Problem requirements>
Show every line of the data that includes the word "rule".
(Data excerpts Opens)
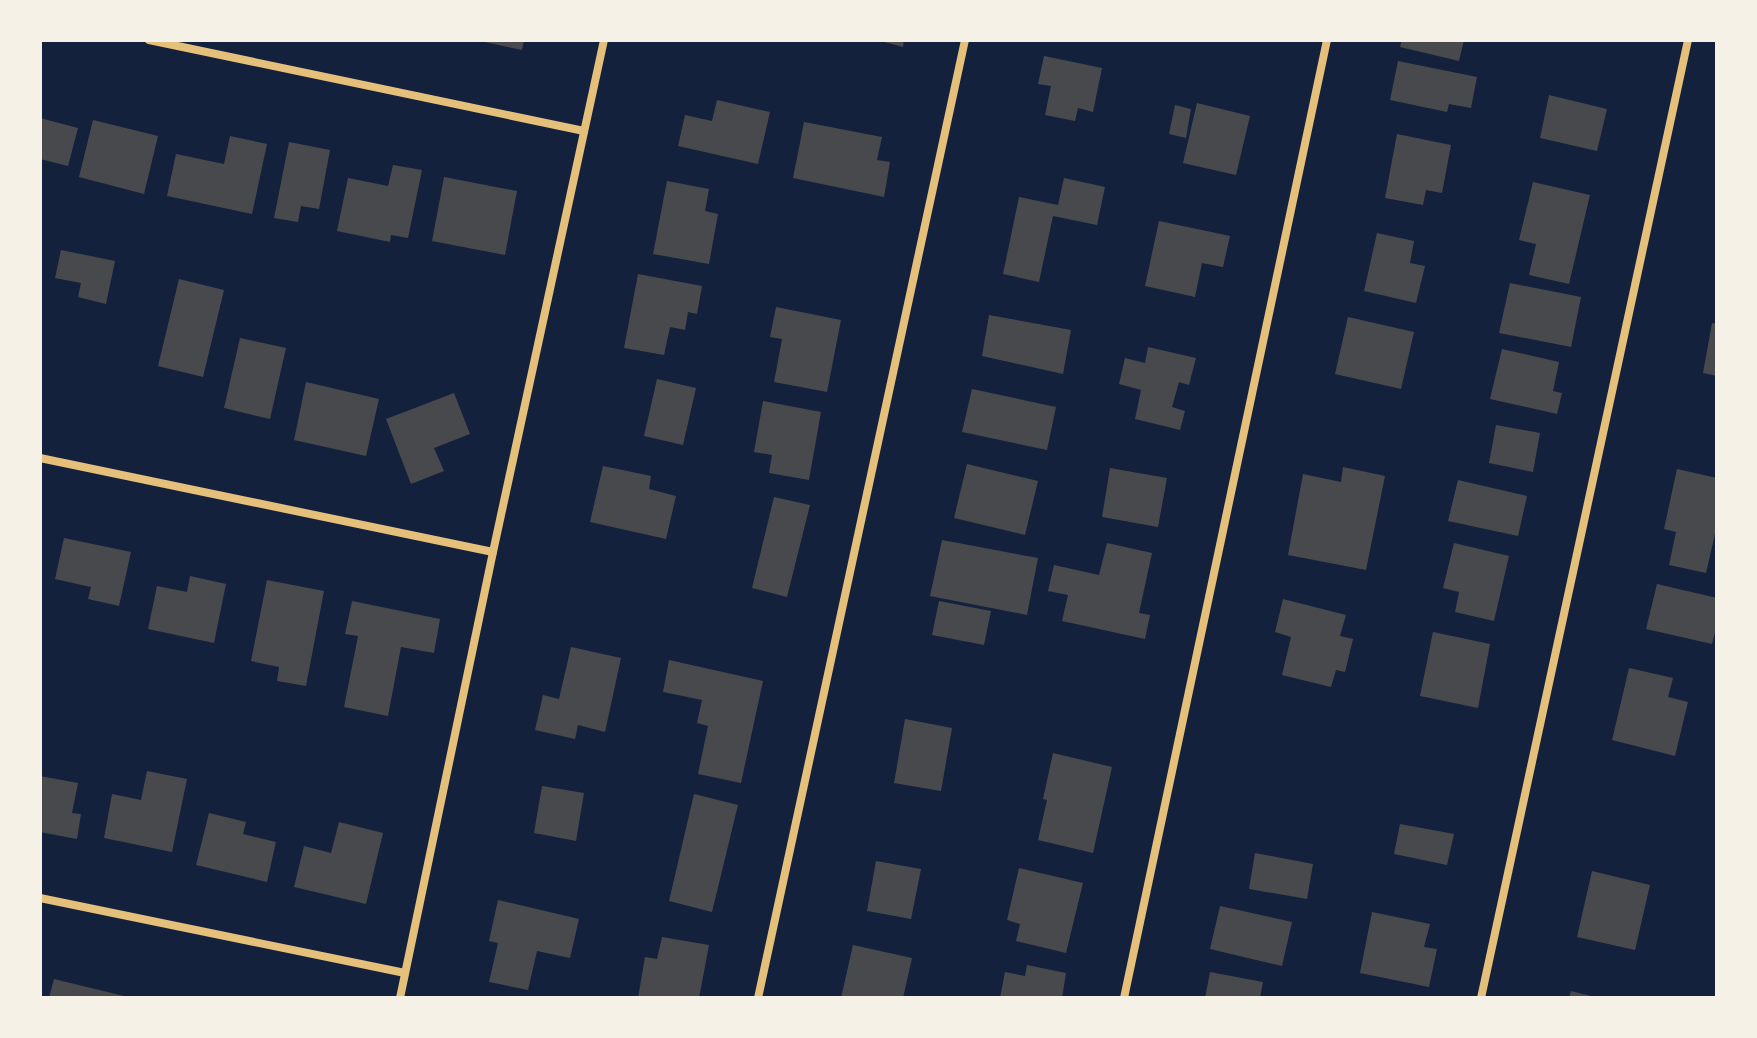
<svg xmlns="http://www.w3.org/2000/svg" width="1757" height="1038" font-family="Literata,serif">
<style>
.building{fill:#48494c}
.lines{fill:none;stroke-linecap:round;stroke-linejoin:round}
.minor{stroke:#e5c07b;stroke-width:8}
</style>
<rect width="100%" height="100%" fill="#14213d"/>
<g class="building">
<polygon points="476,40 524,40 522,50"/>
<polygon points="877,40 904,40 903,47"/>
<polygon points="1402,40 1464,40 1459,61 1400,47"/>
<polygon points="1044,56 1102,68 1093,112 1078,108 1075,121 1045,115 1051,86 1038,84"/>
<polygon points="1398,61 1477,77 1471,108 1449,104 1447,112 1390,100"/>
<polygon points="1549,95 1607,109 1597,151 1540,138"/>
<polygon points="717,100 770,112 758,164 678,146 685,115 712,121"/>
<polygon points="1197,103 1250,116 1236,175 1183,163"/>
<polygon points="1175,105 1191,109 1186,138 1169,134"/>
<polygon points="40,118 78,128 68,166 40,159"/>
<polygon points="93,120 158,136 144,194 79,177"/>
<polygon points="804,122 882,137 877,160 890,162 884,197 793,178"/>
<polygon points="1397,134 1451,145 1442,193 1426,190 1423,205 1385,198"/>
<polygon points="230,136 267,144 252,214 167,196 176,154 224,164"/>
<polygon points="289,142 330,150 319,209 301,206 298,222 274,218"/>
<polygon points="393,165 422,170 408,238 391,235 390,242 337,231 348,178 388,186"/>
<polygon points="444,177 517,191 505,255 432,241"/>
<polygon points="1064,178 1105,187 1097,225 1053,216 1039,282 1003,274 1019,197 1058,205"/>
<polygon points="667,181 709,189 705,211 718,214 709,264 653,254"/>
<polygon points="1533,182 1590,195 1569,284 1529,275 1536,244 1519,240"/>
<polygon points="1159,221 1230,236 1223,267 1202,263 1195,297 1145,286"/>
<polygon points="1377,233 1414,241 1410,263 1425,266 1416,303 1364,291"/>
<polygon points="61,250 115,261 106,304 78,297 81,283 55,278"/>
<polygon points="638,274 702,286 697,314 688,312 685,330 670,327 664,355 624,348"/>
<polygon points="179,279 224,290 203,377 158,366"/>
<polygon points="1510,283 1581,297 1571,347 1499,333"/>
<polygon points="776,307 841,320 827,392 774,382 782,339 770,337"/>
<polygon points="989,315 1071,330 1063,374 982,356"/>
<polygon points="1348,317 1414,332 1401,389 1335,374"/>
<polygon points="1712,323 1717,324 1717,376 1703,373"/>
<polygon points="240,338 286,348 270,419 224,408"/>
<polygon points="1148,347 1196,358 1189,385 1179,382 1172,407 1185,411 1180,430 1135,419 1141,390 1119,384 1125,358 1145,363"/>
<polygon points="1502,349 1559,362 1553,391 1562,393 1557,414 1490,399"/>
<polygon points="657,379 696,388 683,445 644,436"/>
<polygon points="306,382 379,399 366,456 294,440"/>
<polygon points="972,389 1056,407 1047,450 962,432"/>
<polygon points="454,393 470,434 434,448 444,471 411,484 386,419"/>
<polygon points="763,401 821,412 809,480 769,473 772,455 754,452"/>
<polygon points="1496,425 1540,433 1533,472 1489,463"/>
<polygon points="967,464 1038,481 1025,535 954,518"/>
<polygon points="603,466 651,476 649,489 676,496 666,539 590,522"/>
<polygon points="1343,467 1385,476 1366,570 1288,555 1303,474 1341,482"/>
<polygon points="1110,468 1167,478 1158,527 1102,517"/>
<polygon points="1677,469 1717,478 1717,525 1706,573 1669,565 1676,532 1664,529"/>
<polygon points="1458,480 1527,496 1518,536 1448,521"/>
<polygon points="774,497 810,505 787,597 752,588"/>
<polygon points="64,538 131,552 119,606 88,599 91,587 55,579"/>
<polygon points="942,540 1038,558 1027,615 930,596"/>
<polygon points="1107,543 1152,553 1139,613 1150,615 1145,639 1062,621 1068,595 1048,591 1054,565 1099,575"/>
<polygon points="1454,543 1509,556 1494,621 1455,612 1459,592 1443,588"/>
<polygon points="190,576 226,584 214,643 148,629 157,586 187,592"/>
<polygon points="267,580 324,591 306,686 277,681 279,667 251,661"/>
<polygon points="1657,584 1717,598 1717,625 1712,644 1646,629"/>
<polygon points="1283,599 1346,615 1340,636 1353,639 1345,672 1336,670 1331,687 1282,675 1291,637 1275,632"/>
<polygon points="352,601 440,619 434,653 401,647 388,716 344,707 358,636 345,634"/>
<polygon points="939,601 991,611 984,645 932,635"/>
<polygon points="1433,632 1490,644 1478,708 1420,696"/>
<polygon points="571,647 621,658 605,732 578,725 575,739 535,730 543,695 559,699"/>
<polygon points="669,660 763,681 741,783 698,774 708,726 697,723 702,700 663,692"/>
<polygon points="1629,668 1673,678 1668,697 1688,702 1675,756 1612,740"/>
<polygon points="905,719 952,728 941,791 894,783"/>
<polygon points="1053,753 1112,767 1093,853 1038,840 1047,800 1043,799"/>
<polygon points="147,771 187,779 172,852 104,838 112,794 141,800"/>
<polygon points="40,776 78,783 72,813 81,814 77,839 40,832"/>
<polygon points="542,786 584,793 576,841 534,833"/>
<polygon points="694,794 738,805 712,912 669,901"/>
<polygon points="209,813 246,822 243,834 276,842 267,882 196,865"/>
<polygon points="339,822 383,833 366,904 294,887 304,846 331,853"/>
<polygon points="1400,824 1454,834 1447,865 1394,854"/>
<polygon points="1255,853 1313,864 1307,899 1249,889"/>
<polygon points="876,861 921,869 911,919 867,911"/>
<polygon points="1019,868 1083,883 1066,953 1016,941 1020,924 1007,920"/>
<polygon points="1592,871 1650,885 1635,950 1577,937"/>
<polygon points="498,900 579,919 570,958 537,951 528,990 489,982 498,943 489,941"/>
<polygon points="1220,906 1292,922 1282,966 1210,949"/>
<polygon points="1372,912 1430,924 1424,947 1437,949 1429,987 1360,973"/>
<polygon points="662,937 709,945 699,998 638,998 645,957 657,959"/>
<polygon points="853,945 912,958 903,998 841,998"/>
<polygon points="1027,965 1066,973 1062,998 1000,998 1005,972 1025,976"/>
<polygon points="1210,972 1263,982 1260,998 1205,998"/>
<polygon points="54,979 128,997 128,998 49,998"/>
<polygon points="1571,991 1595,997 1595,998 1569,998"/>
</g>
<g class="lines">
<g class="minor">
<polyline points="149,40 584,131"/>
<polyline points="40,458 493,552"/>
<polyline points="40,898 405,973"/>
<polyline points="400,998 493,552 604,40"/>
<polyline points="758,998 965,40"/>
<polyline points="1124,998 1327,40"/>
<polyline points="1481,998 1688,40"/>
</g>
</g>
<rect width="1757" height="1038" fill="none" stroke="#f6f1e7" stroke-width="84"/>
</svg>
(Data excerpts Closes)
(Data excerpts Opens)
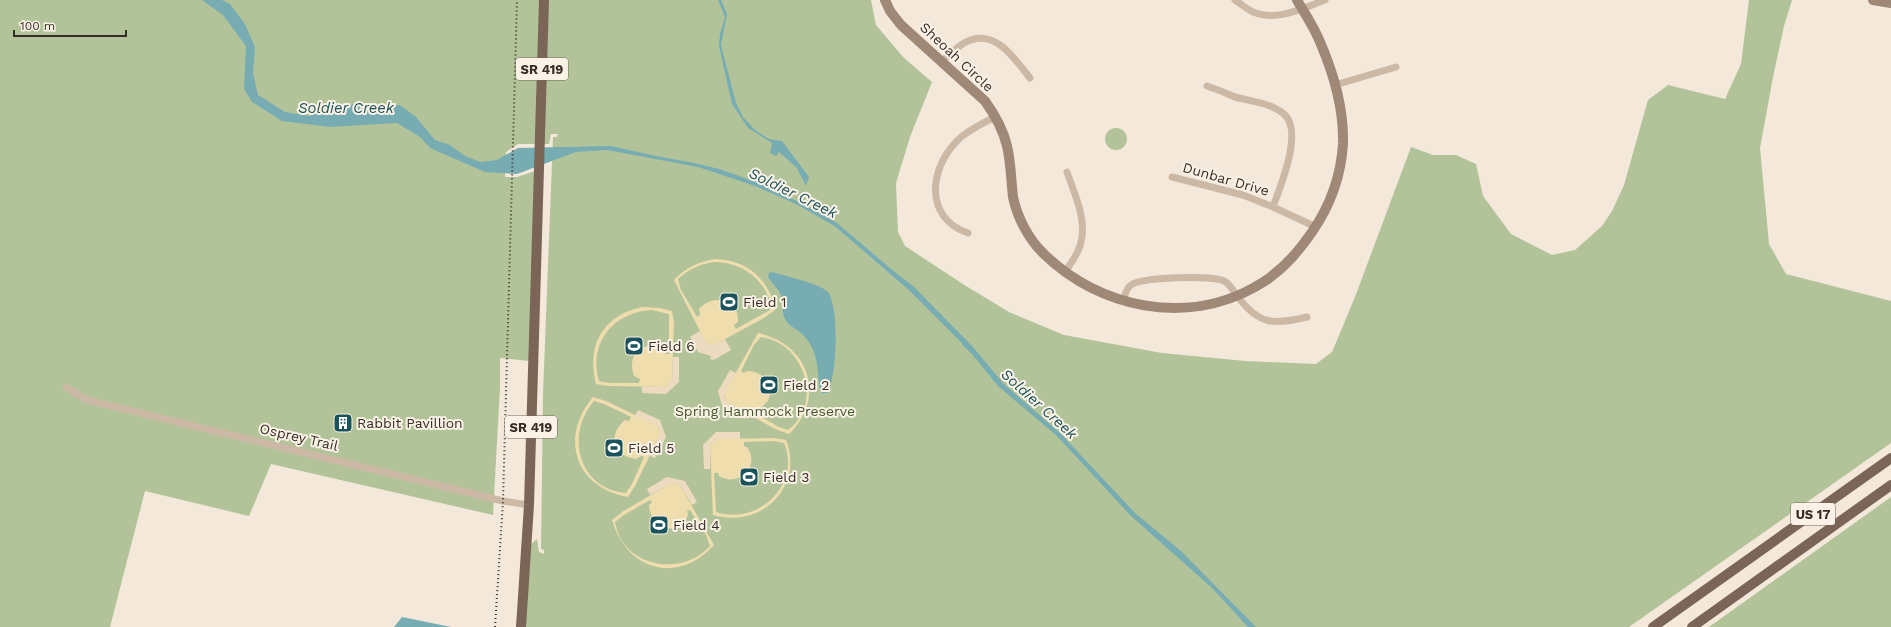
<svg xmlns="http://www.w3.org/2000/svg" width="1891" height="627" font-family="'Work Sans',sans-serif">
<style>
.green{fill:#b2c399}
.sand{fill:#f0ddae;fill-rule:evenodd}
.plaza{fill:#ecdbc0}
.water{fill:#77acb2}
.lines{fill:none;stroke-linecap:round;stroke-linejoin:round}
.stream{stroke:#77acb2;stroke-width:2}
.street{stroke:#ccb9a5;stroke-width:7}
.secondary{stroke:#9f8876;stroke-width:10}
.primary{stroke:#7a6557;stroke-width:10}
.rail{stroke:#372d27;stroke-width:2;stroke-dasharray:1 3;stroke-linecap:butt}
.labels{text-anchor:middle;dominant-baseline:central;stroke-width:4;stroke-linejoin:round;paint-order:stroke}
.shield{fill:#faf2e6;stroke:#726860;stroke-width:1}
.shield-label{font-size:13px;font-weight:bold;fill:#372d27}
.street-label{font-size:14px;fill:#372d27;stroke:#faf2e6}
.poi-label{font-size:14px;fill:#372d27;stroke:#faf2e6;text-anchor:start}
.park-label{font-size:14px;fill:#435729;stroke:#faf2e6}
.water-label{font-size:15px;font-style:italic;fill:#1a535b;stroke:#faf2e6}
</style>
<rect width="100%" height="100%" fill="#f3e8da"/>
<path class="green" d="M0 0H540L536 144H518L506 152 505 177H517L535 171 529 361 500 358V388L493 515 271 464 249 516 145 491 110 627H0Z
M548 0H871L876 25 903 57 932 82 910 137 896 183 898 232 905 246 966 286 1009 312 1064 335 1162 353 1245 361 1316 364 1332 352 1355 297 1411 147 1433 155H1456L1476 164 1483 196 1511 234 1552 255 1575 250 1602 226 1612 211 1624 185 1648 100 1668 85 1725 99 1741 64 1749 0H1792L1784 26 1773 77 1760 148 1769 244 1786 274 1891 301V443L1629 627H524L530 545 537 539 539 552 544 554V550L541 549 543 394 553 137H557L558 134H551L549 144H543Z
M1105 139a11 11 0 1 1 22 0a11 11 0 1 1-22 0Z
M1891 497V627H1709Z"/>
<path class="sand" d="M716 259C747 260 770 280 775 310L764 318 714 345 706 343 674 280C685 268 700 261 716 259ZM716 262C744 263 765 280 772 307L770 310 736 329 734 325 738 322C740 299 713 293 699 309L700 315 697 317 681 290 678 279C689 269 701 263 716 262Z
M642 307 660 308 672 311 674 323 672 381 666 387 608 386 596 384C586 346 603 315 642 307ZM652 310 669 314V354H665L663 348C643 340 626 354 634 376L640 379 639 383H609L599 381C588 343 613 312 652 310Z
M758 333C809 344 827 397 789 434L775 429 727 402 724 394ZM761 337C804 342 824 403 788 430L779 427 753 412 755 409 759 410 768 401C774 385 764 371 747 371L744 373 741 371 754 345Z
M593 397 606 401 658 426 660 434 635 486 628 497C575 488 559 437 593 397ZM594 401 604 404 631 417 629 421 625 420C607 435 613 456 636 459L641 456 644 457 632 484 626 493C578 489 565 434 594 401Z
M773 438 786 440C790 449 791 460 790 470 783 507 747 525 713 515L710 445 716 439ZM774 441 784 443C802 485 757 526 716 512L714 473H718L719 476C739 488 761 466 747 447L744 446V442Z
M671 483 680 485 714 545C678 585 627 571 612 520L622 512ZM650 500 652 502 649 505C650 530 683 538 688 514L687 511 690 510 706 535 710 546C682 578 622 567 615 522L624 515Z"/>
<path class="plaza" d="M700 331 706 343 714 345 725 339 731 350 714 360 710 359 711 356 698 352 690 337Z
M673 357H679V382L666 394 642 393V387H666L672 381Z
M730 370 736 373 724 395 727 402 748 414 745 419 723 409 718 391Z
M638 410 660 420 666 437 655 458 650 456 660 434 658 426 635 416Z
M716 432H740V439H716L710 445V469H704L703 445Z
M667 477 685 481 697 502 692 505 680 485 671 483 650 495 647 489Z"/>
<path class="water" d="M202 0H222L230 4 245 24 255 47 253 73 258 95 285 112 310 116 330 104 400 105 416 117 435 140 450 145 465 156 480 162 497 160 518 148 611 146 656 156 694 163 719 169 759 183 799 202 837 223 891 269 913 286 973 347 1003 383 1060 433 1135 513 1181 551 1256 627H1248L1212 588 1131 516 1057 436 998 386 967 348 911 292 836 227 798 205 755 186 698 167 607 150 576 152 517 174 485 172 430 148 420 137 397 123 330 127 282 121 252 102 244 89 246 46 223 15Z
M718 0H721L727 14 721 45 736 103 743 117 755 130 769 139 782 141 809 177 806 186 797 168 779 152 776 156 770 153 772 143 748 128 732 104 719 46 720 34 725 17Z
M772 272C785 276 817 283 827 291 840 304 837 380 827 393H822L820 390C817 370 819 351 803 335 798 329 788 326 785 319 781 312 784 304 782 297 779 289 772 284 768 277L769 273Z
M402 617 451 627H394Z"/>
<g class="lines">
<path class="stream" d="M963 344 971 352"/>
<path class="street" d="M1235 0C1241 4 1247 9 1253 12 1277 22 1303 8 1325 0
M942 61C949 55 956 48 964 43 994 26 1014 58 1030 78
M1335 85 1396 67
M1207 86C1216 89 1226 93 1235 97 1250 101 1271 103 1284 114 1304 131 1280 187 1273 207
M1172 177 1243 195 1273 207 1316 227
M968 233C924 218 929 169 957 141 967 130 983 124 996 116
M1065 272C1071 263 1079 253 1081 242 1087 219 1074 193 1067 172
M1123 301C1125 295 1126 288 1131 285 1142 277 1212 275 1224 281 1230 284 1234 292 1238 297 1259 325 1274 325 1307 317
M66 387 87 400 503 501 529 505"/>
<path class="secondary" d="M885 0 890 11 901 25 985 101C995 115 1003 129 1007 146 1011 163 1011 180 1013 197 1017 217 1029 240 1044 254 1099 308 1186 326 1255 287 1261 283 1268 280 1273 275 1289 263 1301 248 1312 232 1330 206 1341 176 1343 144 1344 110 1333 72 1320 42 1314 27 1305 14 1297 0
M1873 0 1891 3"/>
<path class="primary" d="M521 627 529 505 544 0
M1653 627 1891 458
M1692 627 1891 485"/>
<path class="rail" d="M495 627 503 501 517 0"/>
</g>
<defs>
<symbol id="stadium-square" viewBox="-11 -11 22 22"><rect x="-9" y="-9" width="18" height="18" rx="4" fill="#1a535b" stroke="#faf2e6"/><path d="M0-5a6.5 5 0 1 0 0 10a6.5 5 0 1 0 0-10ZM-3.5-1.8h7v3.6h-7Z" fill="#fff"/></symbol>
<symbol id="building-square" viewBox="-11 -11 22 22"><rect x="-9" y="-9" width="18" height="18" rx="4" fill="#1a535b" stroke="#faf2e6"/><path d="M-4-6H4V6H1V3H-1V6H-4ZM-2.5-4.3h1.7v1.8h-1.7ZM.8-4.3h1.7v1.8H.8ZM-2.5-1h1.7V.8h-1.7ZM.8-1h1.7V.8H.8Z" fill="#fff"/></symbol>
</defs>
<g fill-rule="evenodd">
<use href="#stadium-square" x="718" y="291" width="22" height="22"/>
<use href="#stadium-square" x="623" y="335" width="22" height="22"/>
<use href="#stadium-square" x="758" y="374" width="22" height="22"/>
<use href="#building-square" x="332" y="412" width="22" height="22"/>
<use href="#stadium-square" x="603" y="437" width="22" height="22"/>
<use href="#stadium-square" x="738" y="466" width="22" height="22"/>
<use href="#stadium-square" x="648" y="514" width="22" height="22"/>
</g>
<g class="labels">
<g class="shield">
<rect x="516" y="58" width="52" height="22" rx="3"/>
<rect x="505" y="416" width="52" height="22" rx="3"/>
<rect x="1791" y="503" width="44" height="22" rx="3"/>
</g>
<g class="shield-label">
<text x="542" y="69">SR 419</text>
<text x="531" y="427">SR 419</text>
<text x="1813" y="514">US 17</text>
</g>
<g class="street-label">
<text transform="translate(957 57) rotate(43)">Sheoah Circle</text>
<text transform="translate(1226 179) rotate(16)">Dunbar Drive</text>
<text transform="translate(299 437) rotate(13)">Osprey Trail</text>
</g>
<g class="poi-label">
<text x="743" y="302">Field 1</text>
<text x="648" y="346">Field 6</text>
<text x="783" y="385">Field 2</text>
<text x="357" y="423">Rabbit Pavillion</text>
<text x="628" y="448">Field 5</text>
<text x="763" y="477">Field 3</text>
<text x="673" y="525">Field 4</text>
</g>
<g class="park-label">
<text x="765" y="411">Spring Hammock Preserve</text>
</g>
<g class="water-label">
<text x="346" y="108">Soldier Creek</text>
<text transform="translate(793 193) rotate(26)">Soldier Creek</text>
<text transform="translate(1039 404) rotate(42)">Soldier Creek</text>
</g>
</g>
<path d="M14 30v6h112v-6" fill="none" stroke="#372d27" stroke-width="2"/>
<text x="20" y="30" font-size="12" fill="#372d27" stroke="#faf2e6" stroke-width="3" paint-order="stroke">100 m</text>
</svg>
(Data excerpts Closes)
Response to this task>
.sand{fill:#f0ddae;fill-rule:evenodd}
<g fill-rule="evenodd">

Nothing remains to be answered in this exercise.